Entropy in Invariant Subspace
報告人: Dr. Youning Li,Tsinghua University
邀請人: 李穎 研究員
報告時間: 2018年9月26日(星期三), 10:00~11:00
報告地點: 中物院研究生院軟體園校區3層C305,海澱區西北旺東路10號院東區9號樓
摘要: Invariant tensors are states in the SU(2) tensor product representation that are invariant under the SU(2) action. They play an important role in the study of loop quantum gravity, particularly the structure of Spin-Networks, which represents the quantization of geometry. Perfect tensors are highly entangled many-body quantum states with local density matrices maximally mixed. Perfect tensors have been employed to construct the Tensor Network as a Conformal Field Theory (CFT) ground state, which realizes the AdS/CFT correspondence. In terms of quantum error-correcting codes, a perfect tensor is a code with large code distance that is half of the system size. A constant weight subspace is natural immunity to the corresponding collective decoherence error. Therefore, an invariant subspace, in which the weight of all states is 0, is natural immunity to different kinds of collective decoherence error.

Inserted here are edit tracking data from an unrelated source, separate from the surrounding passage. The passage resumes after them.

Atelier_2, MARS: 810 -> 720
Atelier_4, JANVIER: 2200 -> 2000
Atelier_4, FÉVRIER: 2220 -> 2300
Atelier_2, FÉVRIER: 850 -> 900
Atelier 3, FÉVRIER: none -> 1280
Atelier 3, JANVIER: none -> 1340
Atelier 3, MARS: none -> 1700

In this talk, we are going to show that, the combinatorial properties of the constant weight condition impose strong constraints on the reduced density matrices for any vector in the constant weight subspace, and hence limit the possibility of the entanglement structures. As a result, no perfect tensor exists in invariant subspace, but their entanglement entropy is very close to a perfect tensor. The average deficit in invariant subspace can be even smaller than 1/2, which is the average deficit for the whole Hilbert space.
報告人簡介: Youning Li received his bachelor degree from Tsinghua University in 2007. After that he earned his PhD Degree from Tsinghua University in 2013. Dr.Li’s research focuses on the Representation theory and its application in physics, Exact solvable quantum system and Entanglement in quantum information.
All interested are welcome!